Outro questionamento feito no mercado de medicina nuclear é que a lei 8.666/93, que institui normas para licitações e contratos da Administração Pública, proíbe que um servidor ou dirigente de órgão ou entidade contratante ou responsável pela licitação, participe da licitação ou da execução de obra, serviço e do fornecimento de bens. Embora Pignatari não seja um servidor direto dos hospitais públicos estaduais, como o HC da Unicamp por exemplo, o que fontes ouvidas pelo Petronotícias apontaram é que, na função de deputado, ele tem uma influência indireta nessas unidades hospitalares. Tanto que a sua lei alterou a forma do HC da Unicamp adquirir o FDG, passando a recorrer à IBF.
Outra questão que merece esclarecimentos é que a IBF conseguiu financiamentos públicos para a compra de equipamentos. Em 2016, a empresa anunciou a instalação de uma fábrica no Parque Tecnológico de São José do Rio Preto (SP) para produzir o isótopo radiofármaco FDG. O projeto contou com financiamento da Agência de Desenvolvimento Paulista (Desenvolve SP), instituição financeira do próprio governo do Estado de São Paulo. O empréstimo foi de R$ 6 milhões para obras e aquisição de equipamentos nacionais.

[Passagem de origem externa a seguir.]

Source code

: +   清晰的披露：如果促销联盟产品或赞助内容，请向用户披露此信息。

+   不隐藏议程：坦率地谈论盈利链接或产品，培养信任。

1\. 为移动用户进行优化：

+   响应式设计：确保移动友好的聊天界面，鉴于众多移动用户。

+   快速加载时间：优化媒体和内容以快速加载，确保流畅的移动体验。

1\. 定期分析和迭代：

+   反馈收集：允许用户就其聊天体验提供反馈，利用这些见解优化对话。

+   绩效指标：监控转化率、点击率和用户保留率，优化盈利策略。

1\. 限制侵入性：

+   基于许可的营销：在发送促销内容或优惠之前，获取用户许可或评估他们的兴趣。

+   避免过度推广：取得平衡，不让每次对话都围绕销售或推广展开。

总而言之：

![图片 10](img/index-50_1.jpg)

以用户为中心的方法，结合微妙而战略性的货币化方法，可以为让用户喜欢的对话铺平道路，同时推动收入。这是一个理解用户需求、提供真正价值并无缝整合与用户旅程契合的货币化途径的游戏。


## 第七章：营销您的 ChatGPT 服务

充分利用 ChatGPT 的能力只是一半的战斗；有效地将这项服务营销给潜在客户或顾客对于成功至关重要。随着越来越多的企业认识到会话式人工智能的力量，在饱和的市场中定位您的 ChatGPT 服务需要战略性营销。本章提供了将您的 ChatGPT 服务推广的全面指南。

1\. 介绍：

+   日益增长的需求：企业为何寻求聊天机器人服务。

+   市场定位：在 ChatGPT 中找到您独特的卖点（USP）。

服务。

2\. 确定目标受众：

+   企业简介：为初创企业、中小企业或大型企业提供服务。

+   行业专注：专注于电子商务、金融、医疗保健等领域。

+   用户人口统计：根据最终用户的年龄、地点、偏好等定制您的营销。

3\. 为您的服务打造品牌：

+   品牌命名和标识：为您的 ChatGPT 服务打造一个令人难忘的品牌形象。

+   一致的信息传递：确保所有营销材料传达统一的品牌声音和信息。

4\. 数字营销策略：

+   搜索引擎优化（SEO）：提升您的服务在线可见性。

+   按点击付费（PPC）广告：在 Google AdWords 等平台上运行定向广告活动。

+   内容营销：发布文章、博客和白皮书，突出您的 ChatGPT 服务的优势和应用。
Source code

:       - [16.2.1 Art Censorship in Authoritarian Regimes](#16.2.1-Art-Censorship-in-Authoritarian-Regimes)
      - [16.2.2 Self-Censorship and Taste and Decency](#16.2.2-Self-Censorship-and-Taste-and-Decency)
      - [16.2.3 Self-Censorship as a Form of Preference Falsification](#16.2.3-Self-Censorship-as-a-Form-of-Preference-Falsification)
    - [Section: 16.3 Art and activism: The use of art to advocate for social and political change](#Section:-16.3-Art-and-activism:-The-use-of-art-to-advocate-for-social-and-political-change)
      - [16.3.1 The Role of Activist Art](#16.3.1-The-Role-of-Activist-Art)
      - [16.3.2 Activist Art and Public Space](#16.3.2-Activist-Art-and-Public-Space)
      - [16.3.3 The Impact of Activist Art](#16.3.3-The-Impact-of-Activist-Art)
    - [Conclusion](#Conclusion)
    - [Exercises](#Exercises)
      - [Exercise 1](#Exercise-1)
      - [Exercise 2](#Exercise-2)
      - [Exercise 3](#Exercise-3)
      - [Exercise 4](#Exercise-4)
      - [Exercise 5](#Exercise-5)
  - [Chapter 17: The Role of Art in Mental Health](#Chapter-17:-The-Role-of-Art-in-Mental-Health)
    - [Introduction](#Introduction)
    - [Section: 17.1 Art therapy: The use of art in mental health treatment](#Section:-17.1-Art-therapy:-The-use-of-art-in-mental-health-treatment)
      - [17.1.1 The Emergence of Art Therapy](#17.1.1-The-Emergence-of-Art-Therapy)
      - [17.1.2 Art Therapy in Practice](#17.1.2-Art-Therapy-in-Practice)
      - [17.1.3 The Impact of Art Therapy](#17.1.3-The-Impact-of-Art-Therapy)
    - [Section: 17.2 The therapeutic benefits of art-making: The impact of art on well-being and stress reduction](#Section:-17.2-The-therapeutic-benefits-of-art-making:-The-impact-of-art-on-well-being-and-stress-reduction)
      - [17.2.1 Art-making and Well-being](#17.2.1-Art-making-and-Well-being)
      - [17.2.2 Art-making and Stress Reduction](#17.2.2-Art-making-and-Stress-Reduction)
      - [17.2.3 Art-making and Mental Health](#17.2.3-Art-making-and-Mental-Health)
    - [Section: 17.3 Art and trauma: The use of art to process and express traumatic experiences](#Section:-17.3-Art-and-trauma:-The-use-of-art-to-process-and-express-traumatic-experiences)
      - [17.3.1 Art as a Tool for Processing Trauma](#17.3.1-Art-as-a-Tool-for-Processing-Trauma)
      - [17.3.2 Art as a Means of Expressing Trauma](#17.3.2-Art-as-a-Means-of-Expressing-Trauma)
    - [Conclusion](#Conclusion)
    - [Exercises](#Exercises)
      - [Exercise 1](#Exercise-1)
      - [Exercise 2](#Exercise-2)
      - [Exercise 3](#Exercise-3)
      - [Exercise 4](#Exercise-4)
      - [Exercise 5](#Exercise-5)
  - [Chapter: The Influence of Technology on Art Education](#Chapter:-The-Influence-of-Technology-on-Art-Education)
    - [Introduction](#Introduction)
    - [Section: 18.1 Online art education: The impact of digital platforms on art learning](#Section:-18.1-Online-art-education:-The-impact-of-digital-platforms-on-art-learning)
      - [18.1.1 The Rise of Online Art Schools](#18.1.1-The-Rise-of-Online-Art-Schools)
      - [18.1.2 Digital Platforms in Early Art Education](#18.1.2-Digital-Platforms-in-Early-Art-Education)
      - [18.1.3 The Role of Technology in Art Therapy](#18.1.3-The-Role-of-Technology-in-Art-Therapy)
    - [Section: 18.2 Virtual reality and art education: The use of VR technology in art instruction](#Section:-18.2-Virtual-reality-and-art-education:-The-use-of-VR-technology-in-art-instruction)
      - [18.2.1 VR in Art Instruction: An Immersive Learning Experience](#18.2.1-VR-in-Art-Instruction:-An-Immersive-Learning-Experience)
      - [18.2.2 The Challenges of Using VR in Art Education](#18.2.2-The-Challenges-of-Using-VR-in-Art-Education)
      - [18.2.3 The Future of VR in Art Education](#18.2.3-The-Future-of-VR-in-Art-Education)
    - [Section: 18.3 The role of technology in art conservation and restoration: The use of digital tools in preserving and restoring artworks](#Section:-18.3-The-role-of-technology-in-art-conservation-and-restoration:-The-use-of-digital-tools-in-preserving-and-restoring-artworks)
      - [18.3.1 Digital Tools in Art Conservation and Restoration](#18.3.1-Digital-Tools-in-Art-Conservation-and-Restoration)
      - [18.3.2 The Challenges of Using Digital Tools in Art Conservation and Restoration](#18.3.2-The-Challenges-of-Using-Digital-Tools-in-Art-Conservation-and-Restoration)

No ano passado, em abril, a IBF inaugurou sua fábrica no município de Duque de Caxias (RJ), em um projeto orçado em R$ 24 milhões. O empreendimento recebeu financiamento de R$ 12,7 milhões da Financiadora de Estudos e Projetos (FINEP), além de recursos adicionais de R$ 5,5 milhões. O fato de uma empresa conseguir financiamento público não é um problema em si. Mas o que se comenta no mercado é que, no caso da IBF, a presença do deputado Pignatari abre margem para surgir questionamentos sobre a sua influência na obtenção desses empréstimos.
Vale lembrar ainda que o parlamentar já foi condenado em duas outras ações por improbidade. Uma delas, que investiga o caso conhecido como “Máfia das Sanguessugas”, sobre irregularidades na compra de ambulâncias. O deputado está recorrendo em segunda instância.